Privacy and cyber risks renew focus on encryption

The use of encryption continues to grow in response to cyber attacks, privacy compliance regulations and consumer concerns, according to the latest independent industry research from Ponemon. The 2016 'Global Encryption Trends Study' also suggests that the majority of organisations plan to transfer sensitive data to the cloud within the next two years.

Peter Galvin, vice-president strategy at Thales e-Security, which supported the study alongside Vormetric Data Security, voiced concerns about the consistency of applied encryption strategies. “Encryption is now widely accepted as best-practice for protecting data, and a good encryption strategy depends on well-implemented encryption and proper key management,” he said.

Critical findings continue to demonstrate the adoption of encryption solutions to reduce risk, increase organisational security posture and meet data compliance regulations.

Key findings: 2016 Global Encryption Trends Study (Source: Ponemon)

• More than half of respondents (56%) are transferring sensitive or confidential data to the cloud – and this will rise to a total of 84% in the next two years

• Support for both cloud and on-premise deployment was rated the most important consideration when deploying encryption solutions

• Employee and HR data is the most commonly encrypted data – higher even than payment data, intellectual property or financial records – indicating a higher sensitivity to protecting personal information

• The number one perceived threat to data exposure is employee mistakes, followed by system or application malfunction rather than external attack or malicious insiders


“Mega breaches and cyber attacks have increased companies’ urgency to improve their security posture, and encryption usage continues to be a clear indicator of a strong security posture, according to Dr Larry Ponemon, chairman and founder of The Ponemon Institute.

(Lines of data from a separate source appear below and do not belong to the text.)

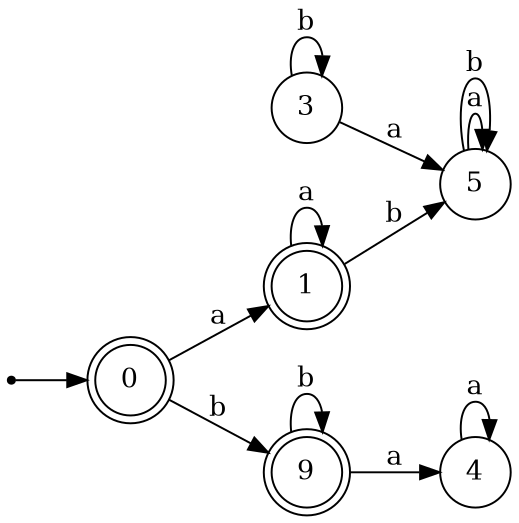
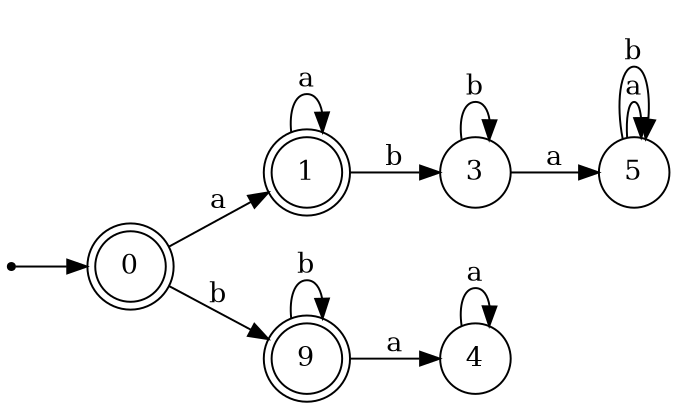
  digraph {
    rankdir=LR
    node [shape=doublecircle]
    0
    1
    n3 [label=9]
    3 [shape=circle]
    4 [shape=circle]
    5 [shape=circle]
    q [shape=point]
    0 -> 1 [label=a]
    0 -> n3 [label=b]
    1 -> 1 [label=a]
-   1 -> 5 [label=b]
+   1 -> 3 [label=b]
    n3 -> n3 [label=b]
    n3 -> 4 [label=a]
    3 -> 3 [label=b]
    3 -> 5 [label=a]
    4 -> 4 [label=a]
    5 -> 5 [label=a]
    5 -> 5 [label=b]
    q -> 0
  }
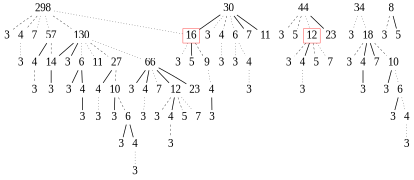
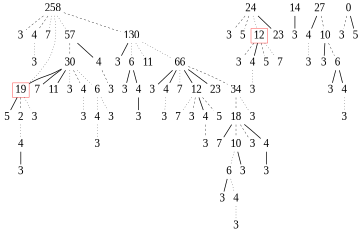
  digraph {
    fontname="Liberation Serif"
    nodesep=0.1
    node [color=red fontname="Liberation Serif" fontsize=30 shape=plaintext]
    edge [dir=none fontname="Liberation Serif" style=bold]
-   n1 [color=brown height=0.25 label=298 width=0.25]
+   n1 [color=brown height=0.25 label=258 width=0.25]
    n2 [color=brown height=0.25 label=3 width=0.25]
    n3 [color=brown height=0.25 label=4 width=0.25]
    n4 [height=0.25 label=7 width=0.25]
    n5 [height=0.25 label=57 width=0.25]
    n6 [color=brown height=0.25 label=130 width=0.25]
-   n7 [height=0.25 label=16 shape=box width=0.25]
+   n7 [height=0.25 label=19 shape=box width=0.25]
    n8 [height=0.25 label=3 width=0.25]
-   n9 [height=0.25 label=44 width=0.25]
+   n9 [height=0.25 label=24 width=0.25]
    n10 [height=0.25 label=3 width=0.25]
    n11 [color=brown height=0.25 label=5 width=0.25]
    n12 [height=0.25 label=12 shape=box width=0.25]
    n13 [color=brown height=0.25 label=23 width=0.25]
    n14 [color=brown height=0.25 label=4 width=0.25]
    n15 [color=brown height=0.25 label=30 width=0.25]
    n16 [color=brown height=0.25 label=3 width=0.25]
    n17 [height=0.25 label=6 width=0.25]
    n18 [height=0.25 label=11 width=0.25]
    n19 [height=0.25 label=14 width=0.25]
    n20 [color=brown height=0.25 label=27 width=0.25]
    n21 [height=0.25 label=66 width=0.25]
    n22 [height=0.25 label=3 width=0.25]
    n23 [color=brown height=0.25 label=4 width=0.25]
    n24 [color=brown height=0.25 label=5 width=0.25]
    n25 [color=brown height=0.25 label=7 width=0.25]
    n26 [color=brown height=0.25 label=3 width=0.25]
    n27 [color=brown height=0.25 label=3 width=0.25]
    n28 [color=brown height=0.25 label=3 width=0.25]
    n29 [color=brown height=0.25 label=4 width=0.25]
    n30 [color=brown height=0.25 label=6 width=0.25]
    n31 [color=brown height=0.25 label=7 width=0.25]
    n32 [height=0.25 label=11 width=0.25]
    n33 [height=0.25 label=3 width=0.25]
    n34 [height=0.25 label=3 width=0.25]
    n35 [height=0.25 label=4 width=0.25]
    n36 [height=0.25 label=3 width=0.25]
    n37 [color=brown height=0.25 label=5 width=0.25]
-   n38 [color=brown height=0.25 label=9 width=0.25]
+   n38 [color=brown height=0.25 label=2 width=0.25]
    n39 [color=brown height=0.25 label=3 width=0.25]
    n40 [color=brown height=0.25 label=4 width=0.25]
    n41 [color=brown height=0.25 label=3 width=0.25]
    n42 [height=0.25 label=3 width=0.25]
    n43 [height=0.25 label=4 width=0.25]
    n44 [height=0.25 label=3 width=0.25]
    n45 [height=0.25 label=4 width=0.25]
    n46 [height=0.25 label=10 width=0.25]
    n47 [height=0.25 label=3 width=0.25]
    n48 [color=brown height=0.25 label=4 width=0.25]
    n49 [height=0.25 label=7 width=0.25]
    n50 [height=0.25 label=12 width=0.25]
    n51 [color=brown height=0.25 label=23 width=0.25]
    n52 [color=brown height=0.25 label=34 width=0.25]
    n53 [height=0.25 label=3 width=0.25]
-   n54 [color=brown height=0.25 label=8 width=0.25]
+   n54 [color=brown height=0.25 label=0 width=0.25]
    n55 [color=brown height=0.25 label=3 width=0.25]
    n56 [height=0.25 label=5 width=0.25]
    n57 [height=0.25 label=3 width=0.25]
    n58 [color=brown height=0.25 label=3 width=0.25]
    n59 [height=0.25 label=6 width=0.25]
    n60 [height=0.25 label=3 width=0.25]
    n61 [height=0.25 label=4 width=0.25]
    n62 [height=0.25 label=3 width=0.25]
    n63 [height=0.25 label=3 width=0.25]
    n64 [height=0.25 label=3 width=0.25]
    n65 [height=0.25 label=4 width=0.25]
    n66 [height=0.25 label=5 width=0.25]
    n67 [height=0.25 label=7 width=0.25]
    n68 [height=0.25 label=3 width=0.25]
    n69 [height=0.25 label=18 width=0.25]
    n70 [height=0.25 label=3 width=0.25]
    n71 [height=0.25 label=3 width=0.25]
    n72 [color=brown height=0.25 label=4 width=0.25]
    n73 [height=0.25 label=7 width=0.25]
    n74 [color=brown height=0.25 label=10 width=0.25]
    n75 [color=brown height=0.25 label=3 width=0.25]
    n76 [color=brown height=0.25 label=3 width=0.25]
    n77 [color=brown height=0.25 label=6 width=0.25]
    n78 [height=0.25 label=3 width=0.25]
    n79 [height=0.25 label=4 width=0.25]
    n80 [height=0.25 label=3 width=0.25]
    n1 -> n2 [style=dashed]
    n1 -> n3 [style=dashed]
    n1 -> n4 [style=dotted]
    n1 -> n5 [style=dotted]
    n1 -> n6 [style=dashed]
    n1 -> n7 [style=dotted]
    n3 -> n8 [style=dotted]
    n5 -> n14
-   n5 -> n19 [style=dashed]
+   n5 -> n15 [style=dashed]
    n6 -> n16
    n6 -> n17 [style=dotted]
    n6 -> n18 [style=dotted]
-   n6 -> n19
-   n6 -> n20 [style=dashed]
    n6 -> n21 [style=dotted]
    n7 -> n36 [style=dotted]
    n7 -> n37
    n7 -> n38 [style=dashed]
    n9 -> n10 [style=dashed]
    n9 -> n11 [style=dashed]
    n9 -> n12 [style=dotted]
    n9 -> n13
    n12 -> n22 [style=dashed]
    n12 -> n23
    n12 -> n24 [style=dashed]
    n12 -> n25 [style=dotted]
    n14 -> n27 [style=dashed]
    n15 -> n7
    n15 -> n28 [style=dotted]
    n15 -> n29 [style=dashed]
    n15 -> n30 [style=dotted]
    n15 -> n31
    n15 -> n32
    n17 -> n42
    n17 -> n43
    n19 -> n44
    n20 -> n45
    n20 -> n46 [style=dashed]
    n21 -> n47
    n21 -> n48
    n21 -> n49 [style=dotted]
    n21 -> n50
    n21 -> n51
+   n21 -> n52 [style=dashed]
    n23 -> n26 [style=dotted]
    n29 -> n33 [style=dotted]
    n30 -> n34 [style=dotted]
    n30 -> n35 [style=dotted]
    n35 -> n39 [style=dotted]
    n38 -> n40 [style=dotted]
    n40 -> n41
    n43 -> n53
    n45 -> n57 [style=dotted]
    n46 -> n58
    n46 -> n59 [style=dashed]
    n48 -> n63 [style=dotted]
    n50 -> n64 [style=dashed]
    n50 -> n65
    n50 -> n66 [style=dashed]
    n50 -> n67 [style=dotted]
    n52 -> n68 [style=dotted]
-   n52 -> n69 [style=dotted]
+   n52 -> n69 [style=dashed]
    n54 -> n55 [style=dashed]
    n54 -> n56
    n59 -> n60
    n59 -> n61
    n61 -> n62 [style=dotted]
    n65 -> n70 [style=dashed]
    n69 -> n71 [style=dashed]
    n69 -> n72
    n69 -> n73
    n69 -> n74 [style=dashed]
    n72 -> n75
    n74 -> n76
    n74 -> n77 [style=dotted]
    n77 -> n78
    n77 -> n79 [style=dotted]
    n79 -> n80 [style=dotted]
  }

“The findings of this year’s study demonstrate the importance of both encryption and key management across a wide range of core enterprise applications – from networking, databases and application level encryption to PKI, payments, public and private cloud computing and more,” he explained.

The global encryption study of more than 5,000 business and IT managers was carried out across the US, UK, Germany, France, Australia, Japan, Brazil, the Russian Federation, Mexico, India, Saudi Arabia and the UAE.